I attempted several times to leave down the book and pick up later where I left off, but found I had to backtrack nearly to the beginning of a chapter to gain any sense of chronology. Fear and Loathing is certainly meant to be read in as few and as long as possible sittings.

It’s difficult to rate the novel according to any ‘normal’ rubric, as the saying goes ‘art is subjective’. In this case, heavily subjective. Even describing the book as a novel does it a disservice, it’s more of a travelogue, albeit heavily bastardised within the genre. It’s a good book, the psychotic storytelling leaves a sense of satisfaction when eventually everything works out. Taking the events as just part of it, there’s no big buildup to any massive climax, it’s just a story, the surreal constantly surfacing as no big deal, a recollection of what happened, through the lens of a plethora of chemicals.

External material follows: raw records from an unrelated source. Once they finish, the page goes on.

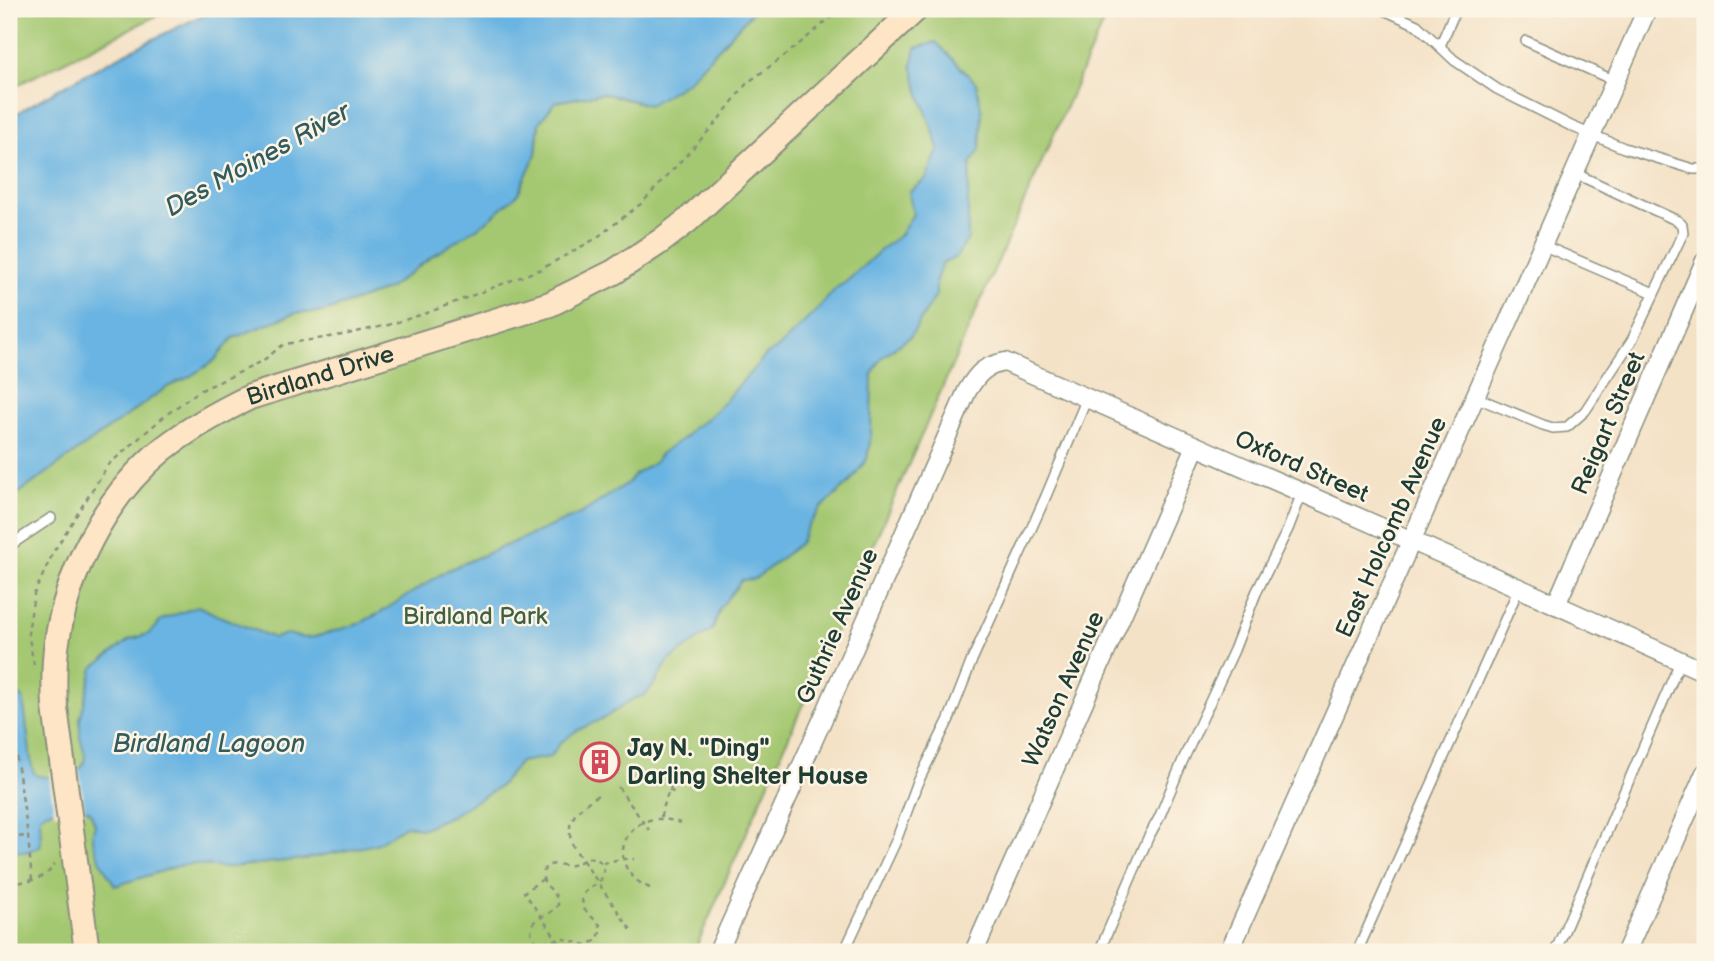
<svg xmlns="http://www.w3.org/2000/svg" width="1714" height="961" viewBox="0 0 1714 961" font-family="'Balsamiq Sans',sans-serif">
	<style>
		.green { fill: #a4c871; stroke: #628252; stroke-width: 2 }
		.water { fill: #69b4e2; stroke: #44788b; stroke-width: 2 }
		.pier { fill: #f4e2c7 }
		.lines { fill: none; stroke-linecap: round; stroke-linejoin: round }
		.lane-casing { stroke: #8a907e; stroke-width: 12 }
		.street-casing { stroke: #8a907e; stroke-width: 21 }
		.secondary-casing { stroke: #8a907e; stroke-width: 28 }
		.path { stroke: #8a907e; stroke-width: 2.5; stroke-dasharray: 5 5; stroke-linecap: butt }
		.lane { stroke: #fff; stroke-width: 9 }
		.street { stroke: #fff; stroke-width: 18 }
		.secondary { stroke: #fde5c5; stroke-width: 24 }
		.labels { text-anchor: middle; stroke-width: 5; stroke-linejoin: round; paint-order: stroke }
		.street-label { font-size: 24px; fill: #1f3d34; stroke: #fcf5e5 }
		.park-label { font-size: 24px; fill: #406043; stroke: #fcf5e5 }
		.poi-label { font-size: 24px; font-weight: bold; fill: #1f3d34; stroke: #fcf5e5; text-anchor: start }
		.water-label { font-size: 26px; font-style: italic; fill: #325b60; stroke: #fcf5e5 }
	</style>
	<rect width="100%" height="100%" fill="#fcf5e5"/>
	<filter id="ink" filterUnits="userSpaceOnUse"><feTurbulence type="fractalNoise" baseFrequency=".0143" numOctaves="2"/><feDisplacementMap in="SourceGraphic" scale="14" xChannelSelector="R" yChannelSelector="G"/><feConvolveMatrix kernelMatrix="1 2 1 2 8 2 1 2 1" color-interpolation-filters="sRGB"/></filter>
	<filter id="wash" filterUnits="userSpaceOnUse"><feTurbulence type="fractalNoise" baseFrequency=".00686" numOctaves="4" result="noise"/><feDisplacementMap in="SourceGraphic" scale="28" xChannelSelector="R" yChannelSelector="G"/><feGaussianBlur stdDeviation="1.57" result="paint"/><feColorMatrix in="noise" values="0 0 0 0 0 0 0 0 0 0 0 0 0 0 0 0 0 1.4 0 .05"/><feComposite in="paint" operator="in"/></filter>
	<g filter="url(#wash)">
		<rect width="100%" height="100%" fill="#f4e2c7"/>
		<g class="green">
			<polygon points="9,9 170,9 9,89"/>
			<polygon points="755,9 1109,9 694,952 9,952 9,500 167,387 190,376 214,361 233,338 295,313 324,312 388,289 431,257 536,154 539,123 555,102 603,93 649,105"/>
		</g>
		<g class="water">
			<path d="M 216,9 L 755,9 L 687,82 L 649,105 L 603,93 L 555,102 L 539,123 L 536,154 L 518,194 L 486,222 L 431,257 L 388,289 L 324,312 L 295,313 L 233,338 L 214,361 L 189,377 L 167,387 L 9,500 L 9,118 C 75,78 145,42 216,9 Z"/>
			<path d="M 936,42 L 976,83 L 982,112 L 980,150 L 971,163 L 968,199 L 968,239 L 956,257 L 942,264 L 936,280 L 936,295 L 911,336 L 882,357 L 872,374 L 871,436 L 867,459 L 849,483 L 820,509 L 807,528 L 800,543 L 755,579 L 742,580 L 720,608 L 713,629 L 669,661 L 655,683 L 645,695 L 633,699 L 606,717 L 576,731 L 560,743 L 550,757 L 520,762 L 499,787 L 452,815 L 422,829 L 407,825 L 376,844 L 305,859 L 222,868 L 193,864 L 178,866 L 115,886 C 106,870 86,842 95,825 L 90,811 C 77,806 50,807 40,816 L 41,844 L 39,847 L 25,852 L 16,851 L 9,854 L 9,695 L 19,695 L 23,698 L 32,767 L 34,773 L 38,776 L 48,777 L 79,769 L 84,764 L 85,755 L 80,737 L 80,719 L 93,668 L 129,640 L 148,634 L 156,627 L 161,620 L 198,606 L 219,616 L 274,638 L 287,634 L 304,638 L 314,637 L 358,624 L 378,614 L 448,570 L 582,513 L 629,482 L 634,475 L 655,462 L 660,454 L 685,437 L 693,427 L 703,422 L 722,404 L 767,354 L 777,349 L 817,310 L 836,288 L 846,282 L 884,247 L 900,235 L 913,214 L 909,192 L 926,179 L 939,148 L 918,89 L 912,65 L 916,48 Z"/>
		</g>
		<polygon class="pier" points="78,764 85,812 54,813 49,773"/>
	</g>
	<g filter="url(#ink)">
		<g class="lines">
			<g class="lane-casing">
				<g id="lane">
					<polyline points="1382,9 1417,25 1454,60 1497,89 1573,127 1624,148 1693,169 1705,169"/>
					<polyline points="1526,41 1615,81"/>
					<polyline points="1440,46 1456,9"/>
					<polyline points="1542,245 1654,293"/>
					<polyline points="1475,397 1543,425 1553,428 1567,427 1585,411 1632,340 1683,233 1682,225 1678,221 1574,173"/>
					<polyline points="9,546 51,518"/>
					<polyline points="9,592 9,598"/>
					<polyline points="844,952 896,841 917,784 949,719 972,660 1046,496 1087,398"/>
					<polyline points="1099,952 1148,838 1159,818 1183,760 1234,650 1256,593 1288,529 1302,493"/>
					<polyline points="1357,952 1519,588"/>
					<polyline points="1555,952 1680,662"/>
				</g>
			</g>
			<g class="street-casing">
				<g id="street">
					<polyline points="1556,605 1705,261"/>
					<path d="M 718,952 L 825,714 L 967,391 C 978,373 984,366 1005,362 L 1519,588 L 1705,672"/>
					<polyline points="974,952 1196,446"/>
					<polyline points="1229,952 1647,9"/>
					<polyline points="1626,952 1705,773"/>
				</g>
			</g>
			<g class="secondary-casing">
				<g id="secondary">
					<path id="s1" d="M 87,952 L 55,707 C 54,687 54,667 56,648 C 66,574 104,497 163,449 C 190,428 219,412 250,397 L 550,304 L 614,272 L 661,241 L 687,221 L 916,9"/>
				</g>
			</g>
			<g class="path">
				<polyline points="34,665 28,633 34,594 54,551 108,465 167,414 199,391 245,370 265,359 284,344 343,335 388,325 427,313 541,269 595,239 642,203 715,124 747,83 787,54 841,9"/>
				<polyline points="9,707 28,836 32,881"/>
				<polyline points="618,787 649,830"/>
				<polyline points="669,790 678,794"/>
				<path d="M 598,795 C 577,809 562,822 574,848 L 633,933"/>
				<polyline points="661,817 662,808 678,770 686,774"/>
				<polyline points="9,838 26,836"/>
				<path d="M 588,858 C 597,857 603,862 604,871 L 601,880 L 585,892 L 582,900 L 584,909 L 600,925 L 600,933 L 597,940 L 587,945 C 579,944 572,940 564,939 C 553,938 524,952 533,923 C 541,914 552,915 558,905 C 558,889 542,888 543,875 C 544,858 562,867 572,865 C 577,864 583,860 588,858 Z"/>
				<polyline points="603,863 621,859 634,859"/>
				<polyline points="543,879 524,892 565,951 576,943"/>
				<path d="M 9,883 C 27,882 44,881 55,864"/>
				<path d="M 650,888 C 599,867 626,802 680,823"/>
			</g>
			<use href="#lane" class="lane"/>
			<use href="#street" class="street"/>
			<use href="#secondary" class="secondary"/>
		</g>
	</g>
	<defs>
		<g id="building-ring" transform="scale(2.0125)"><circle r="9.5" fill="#fcf5e5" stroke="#d1495b" stroke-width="1.5"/><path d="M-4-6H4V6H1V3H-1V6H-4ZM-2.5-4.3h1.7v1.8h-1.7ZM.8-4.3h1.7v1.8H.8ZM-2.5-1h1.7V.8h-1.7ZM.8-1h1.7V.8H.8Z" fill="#d1495b"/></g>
	</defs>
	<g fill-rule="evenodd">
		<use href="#building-ring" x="600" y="762"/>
	</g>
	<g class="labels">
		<g class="street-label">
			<text dy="8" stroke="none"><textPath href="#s1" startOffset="712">Birdland Drive</textPath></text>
			<text transform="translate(1608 423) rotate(-67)" y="8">Reigart Street</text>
			<text transform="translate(1302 466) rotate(24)" y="8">Oxford Street</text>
			<text transform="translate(1391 527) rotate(-66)" y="8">East Holcomb Avenue</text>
			<text transform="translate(837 626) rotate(-66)" y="8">Guthrie Avenue</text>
			<text transform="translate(1063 689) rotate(-66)" y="8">Watson Avenue</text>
		</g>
		<g class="park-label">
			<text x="475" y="624">Birdland Park</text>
		</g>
		<g class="poi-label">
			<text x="627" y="756">Jay N. "Ding"<tspan x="627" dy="28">Darling Shelter House</tspan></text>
		</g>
		<g class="water-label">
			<text transform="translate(257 159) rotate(-29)" y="9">Des Moines River</text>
			<text x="209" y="752">Birdland Lagoon</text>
		</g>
	</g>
	<rect width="1714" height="961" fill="none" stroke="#fcf5e5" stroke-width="35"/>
</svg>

When looking at the way it offers a scathing evaluation of the new ‘woke’ generation that emerged in the form of the sixties, to where they are in the the book, the discomfort the reader feels as Thompson demolishes that idyllic lifestyle and holds up a mirror to their drugged up husks, we see the true context; an upsetting humility. And that is executed well.

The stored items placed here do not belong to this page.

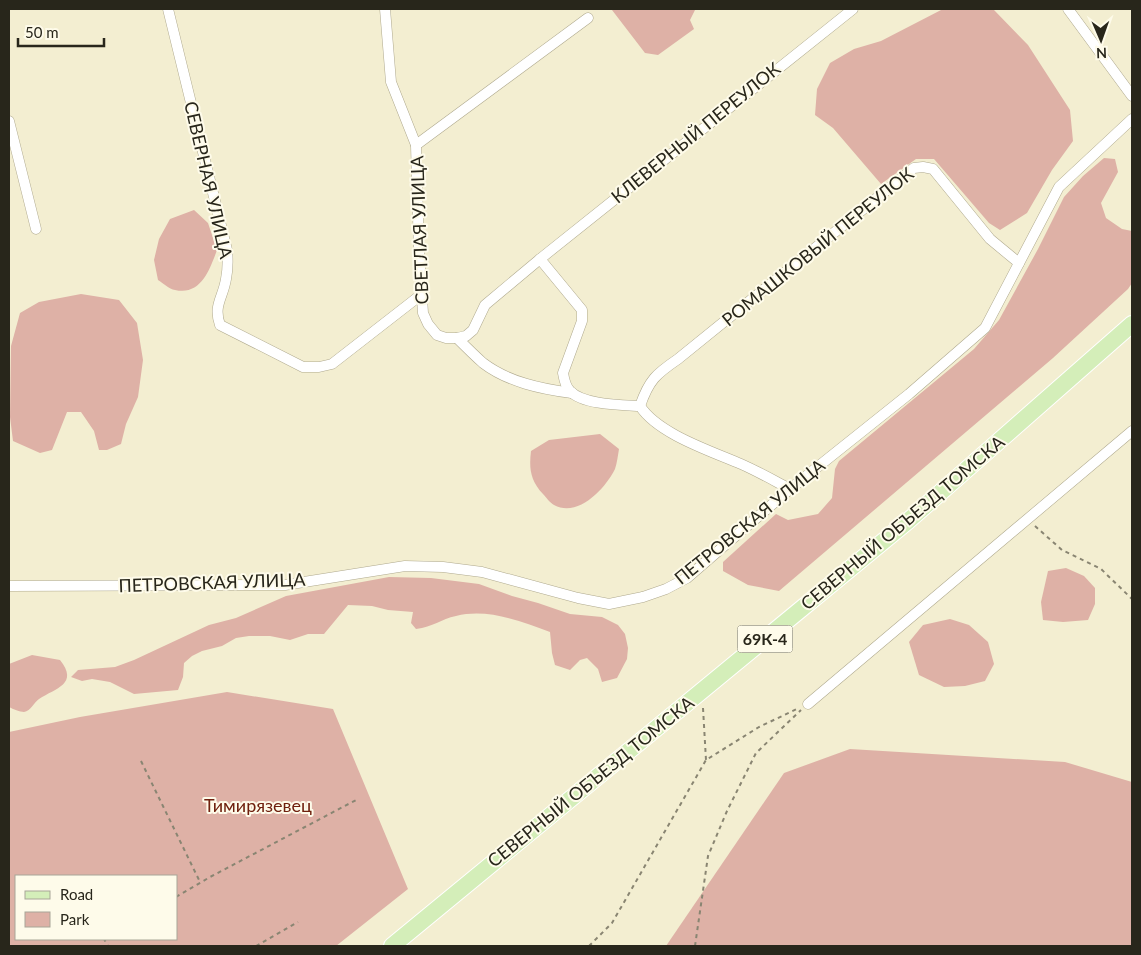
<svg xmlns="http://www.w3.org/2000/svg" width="1141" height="955" viewBox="0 0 1141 955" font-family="Lato,sans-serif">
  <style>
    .green { fill: #deb1a6; fill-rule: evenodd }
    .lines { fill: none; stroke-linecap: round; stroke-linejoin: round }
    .minor-casing { stroke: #afa98e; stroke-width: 11 }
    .primary-casing { stroke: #fff; stroke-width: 18 }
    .path { stroke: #898572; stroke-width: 2; stroke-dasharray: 4 4; stroke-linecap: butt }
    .minor { stroke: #fff; stroke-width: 10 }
    .primary { stroke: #d4eeb9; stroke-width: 16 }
    .labels { text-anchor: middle; stroke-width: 4; stroke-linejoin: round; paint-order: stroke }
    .shield { fill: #fefbea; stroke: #686659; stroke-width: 1 }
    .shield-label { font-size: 16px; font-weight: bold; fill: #28261b }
    .street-label { font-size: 18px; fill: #28261b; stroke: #fefbea }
    .park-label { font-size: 18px; fill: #6f200e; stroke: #fefbea }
  </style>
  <rect width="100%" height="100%" fill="#f3eed1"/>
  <g class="green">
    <path d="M609,9H699L695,10L690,20L694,29L658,55L645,53L612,10Z"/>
    <path d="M943,9L994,10L1028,45L1070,110L1073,141L1052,170L1027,213L1000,230L989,223L934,159H916L881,184L833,128L815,115L817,89L830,63L854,49L881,41Z"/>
    <path d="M1104,158L1115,159L1118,172L1101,203L1106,218L1122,229L1132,231V283L1128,289L1053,358L779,591L748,585L723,571V562L776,514L788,520L818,514L832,498L835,469L839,461L974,349L999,320L1038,249L1064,197L1083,176Z"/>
    <path d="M194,210L208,223L217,250C210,269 201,296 175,290C169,289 163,283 158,280L154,260L159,239L170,219Z"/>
    <path d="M81,294L119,300L137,323L143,360L138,397L126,424L121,444L107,450H99L94,431L81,412H67L52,450L40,453L13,441L10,417L11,346L20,313L39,302Z"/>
    <path d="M600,434L619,449C618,455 617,463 615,469C605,489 578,518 554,505C550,503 546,497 543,494C530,480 529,468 531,451L549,440Z"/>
    <path d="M1066,568L1084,576L1095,588V604L1088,620L1063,622L1043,620L1041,602L1048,571Z"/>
    <path d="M389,577L431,578L479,584L512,596L538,603L570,614L602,617L618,625L625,634L628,648L627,659L617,678L602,682L598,669L587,658L580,660L570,670L555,665L552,653L550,632C521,621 487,608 456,616C441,619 433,627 416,629L411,623L413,612L388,610L372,606L348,605L324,634H308L290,640L270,636H249L236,638L222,646L202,651L192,656L184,663L183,677L178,690L134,694L110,682L92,679L82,681L71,677L78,670L115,667L134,660L209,625L236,618L286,596Z"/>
    <path d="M950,619L969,625L988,642L994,664L985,681L965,686L944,687L919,675L909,642L923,625Z"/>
    <path d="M32,655L60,660C79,684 56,688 39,699C34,702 31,711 24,712C20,712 13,709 9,707V664Z"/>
    <path d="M227,692L333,709L408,889L336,946H9V732L80,717ZM16,876H176V939H16Z"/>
    <path d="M850,749L1065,762L1132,782V946H666L784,773Z"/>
  </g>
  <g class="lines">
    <g class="minor-casing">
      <g id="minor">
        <path d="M168,9L227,250C228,260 228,269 226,279C223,298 213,305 220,325L303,367H319L332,364L422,294"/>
        <path d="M385,9L391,82L416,145L419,252L423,313L428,324L437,335L446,338H457L466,336L473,330L485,305L540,259L582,310V321L563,373C564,379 565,386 570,391C583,405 622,405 640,406C658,434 711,451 741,464C757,471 773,480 790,489"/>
        <path d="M1068,9L1132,96"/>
        <path d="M9,121L36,229"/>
        <path d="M416,145L588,18"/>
        <path d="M540,259L853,9"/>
        <path d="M457,338C465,346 474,355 483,363C508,382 541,389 572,393"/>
        <path d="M640,406C649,380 656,374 678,359L914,168L923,167L933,169L990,239L1019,263"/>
        <path d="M9,586L285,585L405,566L443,567L482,572L578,598L609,604L643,597L666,589L687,578L790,489L909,394L985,328L1059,187L1132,119"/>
        <path d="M808,704L1132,431"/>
      </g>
    </g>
    <g class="primary-casing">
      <path id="primary" d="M392,946L908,521L1132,324"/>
    </g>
    <g class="path">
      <path d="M1035,526L1062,550L1101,569L1132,599"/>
      <path d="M703,708L706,760"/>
      <path d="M141,761L200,882"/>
      <path d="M176,897L210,877L358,799"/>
      <path d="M105,939H104L108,946"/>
      <path d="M256,946L298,922"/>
      <path d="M589,946L612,923L706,760L759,727L799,708"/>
      <path d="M695,946L708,856L727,811L756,753L801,710"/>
    </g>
    <use href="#minor" class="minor"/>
    <use href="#primary" class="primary"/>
  </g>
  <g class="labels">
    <rect class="shield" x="737.5" y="625.5" width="55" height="27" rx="4"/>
    <g class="shield-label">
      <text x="765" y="645">69К-4</text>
    </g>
    <g class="street-label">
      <text transform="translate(696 133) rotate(-39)" y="6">КЛЕВЕРНЫЙ ПЕРЕУЛОК</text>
      <text transform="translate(208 180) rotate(77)" y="6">СЕВЕРНАЯ УЛИЦА</text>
      <text transform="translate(420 230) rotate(-92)" y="6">СВЕТЛАЯ УЛИЦА</text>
      <text transform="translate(818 247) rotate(-39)" y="6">РОМАШКОВЫЙ ПЕРЕУЛОК</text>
      <text transform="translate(750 522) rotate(-39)" y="6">ПЕТРОВСКАЯ УЛИЦА</text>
      <text transform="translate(903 523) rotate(-40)" y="6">СЕВЕРНЫЙ ОБЪЕЗД ТОМСКА</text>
      <text transform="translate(212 583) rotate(-2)" y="6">ПЕТРОВСКАЯ УЛИЦА</text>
      <text transform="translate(591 782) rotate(-39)" y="6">СЕВЕРНЫЙ ОБЪЕЗД ТОМСКА</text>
    </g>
    <g class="park-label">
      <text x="258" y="812">Тимирязевец</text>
    </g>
  </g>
  <rect width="1141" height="955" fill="none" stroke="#28261b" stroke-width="20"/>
  <rect x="15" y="875" width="162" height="65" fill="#fefbea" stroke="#a8a697"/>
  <rect x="25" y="891" width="25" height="8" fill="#d4eeb9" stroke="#a8a697"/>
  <text x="60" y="900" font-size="15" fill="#28261b">Road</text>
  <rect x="25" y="912" width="25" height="15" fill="#deb1a6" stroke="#a8a697"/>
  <text x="60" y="925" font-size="15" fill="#28261b">Park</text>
  <g transform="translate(1101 40) rotate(178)" stroke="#fefbea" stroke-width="4" paint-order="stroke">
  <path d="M0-4L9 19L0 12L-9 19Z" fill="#28261b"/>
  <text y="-8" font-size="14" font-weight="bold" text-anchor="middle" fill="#28261b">N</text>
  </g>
  <path d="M18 38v8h86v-8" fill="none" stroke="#28261b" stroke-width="2.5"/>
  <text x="25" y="38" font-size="15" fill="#28261b" stroke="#fefbea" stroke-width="4" paint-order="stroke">50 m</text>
</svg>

I wouldn’t recommend reading Fear and Loathing as just a story, you’d be disappointed by a traditional maxim of evaluation, again there’s no major twists or turns, nor a deeply complex plot, it’s just a recollection sprinkled with anecdotes and musings of ‘where next?’ for the love generation. In short, it’s about a trip, in the narcotics sense, and the physical journey too. It could also be about two professionals taking an unearthly amount of drugs. That’s the thing though, you can take what you want from it, it’s your call.

 “Our energy would simply prevail. We had all the momentum; we were riding the crest of a high and beautiful wave.”